Tata Ogg se situó junto a ella, haciendo esfuerzos desesperados por seguir el rumbo de la tambaleante escoba. Llamas octarinas chisporroteaban en las cerdas heladas, erizándolas al azar. Se inclinó hacia delante y agarró la falta de Yaya.

—¡Ya te dije que era una tontería! —gritó—. Primero atraviesas toda esa niebla húmeda, y luego no se te ocurre más que subir hasta el aire helado, ¡vieja boba!

—¡Suéltame la falda, Gytha Ogg!

—Venga, agárrate a mí. ¡Tienes la escoba ardiendo!

Atravesaron la base del banco de nubes y gritaron al unísono cuando el suelo cubierto de arbustos apareció de la nada y se dirigió directo hacia ellas.

Y pasó de largo.

Tata bajó la vista hacia la negra perspectiva, al fondo de la cuál las aguas hirvientes resultaban apenas visibles. Estaban sobre el Desfiladero de Lancre.

De la escoba de Yaya brotaba un humo azulado, pero ella se agarró con decisión y la forzó a girar.

—¿Qué demonios haces? —rugió Tata.

—Puedo seguir el curso del río —gritó Yaya Ceravieja por encima del crepitar de las llamas—. ¡No te preocupes!

—¡Haz el favor de subir a bordo! Se ha terminado, no vas a poder…

Hubo una pequeña explosión detrás de Yaya, y un puñado de cerdas en llamas se precipitó hacia las rugientes profundidades del desfiladero. El palo de la escoba se inclinó peligrosamente, y Tata tuvo que agarrarla por los hombros.

La escoba ardiente se escapó de entre las piernas de Yaya, giró en el aire y ascendió como una flecha, dejando un rastro de chispas y produciendo un sonido semejante al de un dedo húmedo que frotara el borde de una copa.

De esta manera, Tata quedó volando cabeza abajo, sujetando a Yaya como podía. Se miraron.

—¡No puedo subirte! —gritó Tata.

—Bueno, pues es obvio que yo no puedo subir, ¿verdad? ¡Compórtate como una mujer adulta, Gytha!

Tata meditó sobre el significado de la frase. Luego, la soltó.

Tres matrimonios y una adolescencia aventurera habían proporcionado a Tata Ogg unos músculos con los que se podían cascar nueces, y la fuerza de la gravedad la absorbió en cuanto apuntó hacia abajo su escoba. Descendió como una flecha.

Más abajo, distinguió a Yaya Ceravieja, que caía a plomo mientras se sujetaba el sombrero con una mano y con la otra trataba de impedir que la gravedad le levantara las faldas. Tata enderezó la escoba con tal energía que la hizo crujir, agarró a su colega por la cintura, controló el rumbo del vuelo y, sólo entonces, respiró.

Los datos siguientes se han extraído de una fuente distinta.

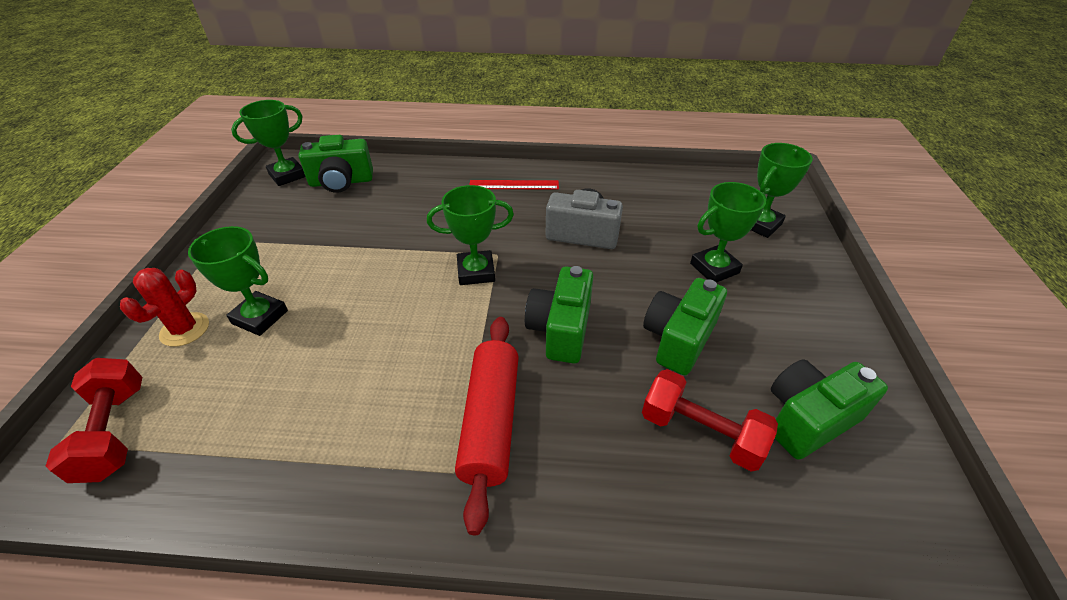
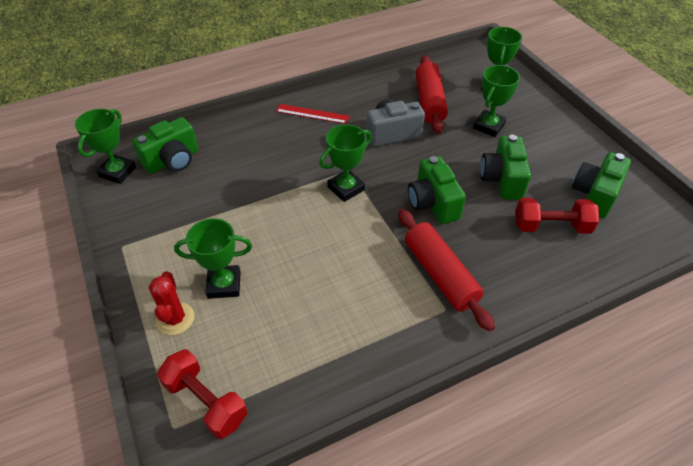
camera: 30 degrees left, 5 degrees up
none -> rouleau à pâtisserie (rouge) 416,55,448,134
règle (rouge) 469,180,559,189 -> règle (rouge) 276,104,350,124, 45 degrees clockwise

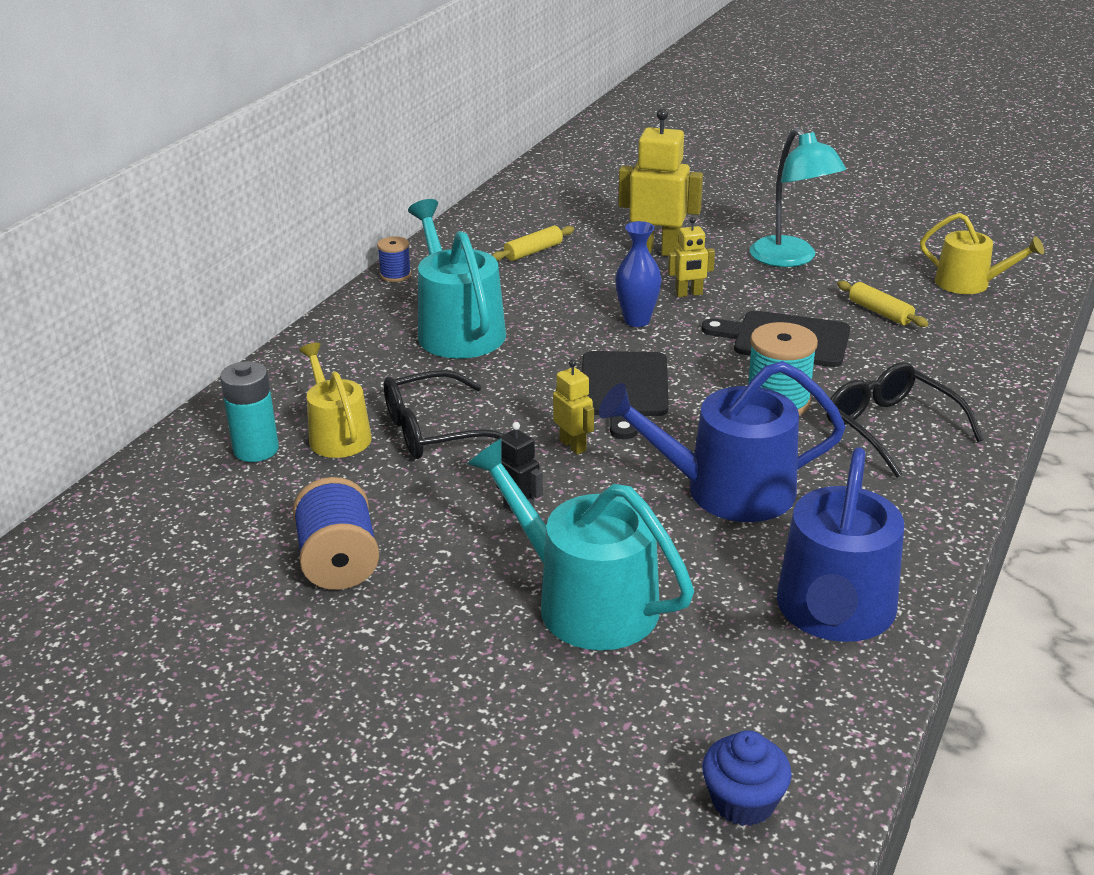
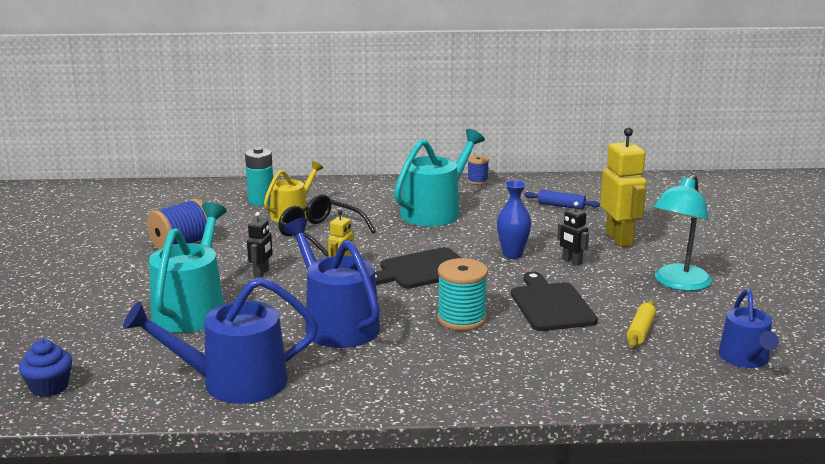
camera: 60 degrees right, 10 degrees down
lunettes (noir) 826,362,984,478 -> none
rouleau à pâtisserie (jaune) 492,226,574,261 -> rouleau à pâtisserie (bleu) 524,190,600,210
robot (jaune) 668,217,715,297 -> robot (noir) 557,201,589,266
arrosoir (jaune) 920,213,1044,294 -> arrosoir (bleu) 719,289,779,368

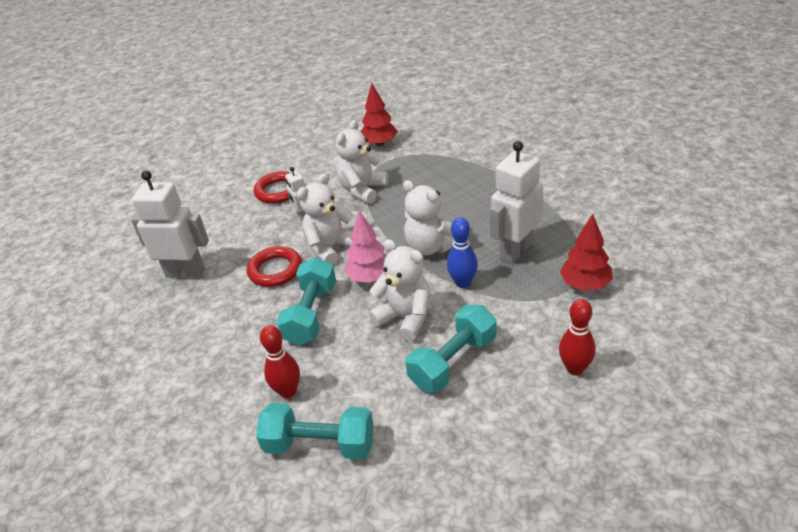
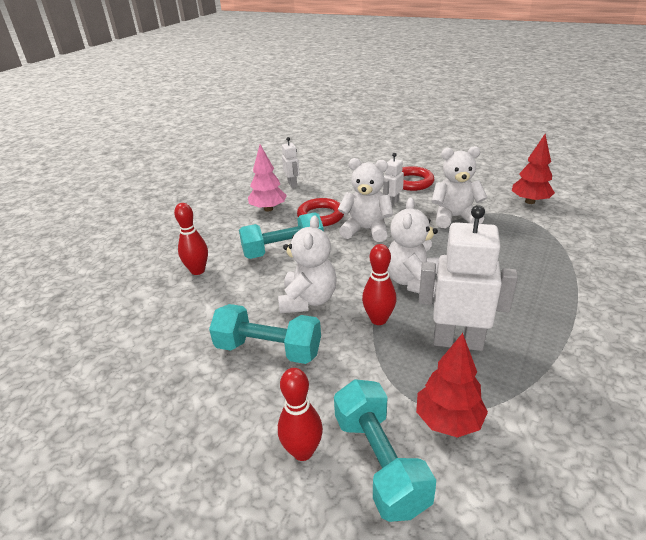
camera: 60 degrees right, 5 degrees down
haltère (turquoise) 256,403,374,459 -> haltère (turquoise) 334,379,436,522, shifted
arbre (rose) 344,211,387,283 -> arbre (rose) 248,145,287,212, shifted
quille (bleu) 447,217,478,288 -> quille (rouge) 362,244,396,325
robot (blanc) 131,170,209,279 -> robot (blanc) 282,137,300,188, x0.52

Fue Yaya Ceravieja la que rompió el silencio que siguió.

—No vuelvas a hacer eso, Gytha Ogg.

—Te lo prometo.

—Ahora, da la vuelta. Nos dirigimos al Puente de Lancre, ¿recuerdas?

Obediente, Tata hizo girar la escoba, pasando a milímetros de las paredes del cañón.

—Aún faltan kilómetros —señaló.

—Pienso hacerlo. Queda mucha noche.

—Me temo que no suficiente.

—Una bruja no conoce el significado de la palabra «fracaso», Gytha.

Surcaron de nuevo el aire claro. El horizonte era una línea de luz dorada mientras el lento amanecer del Disco empezaba a inundar la tierra, derribando los suburbios de la noche.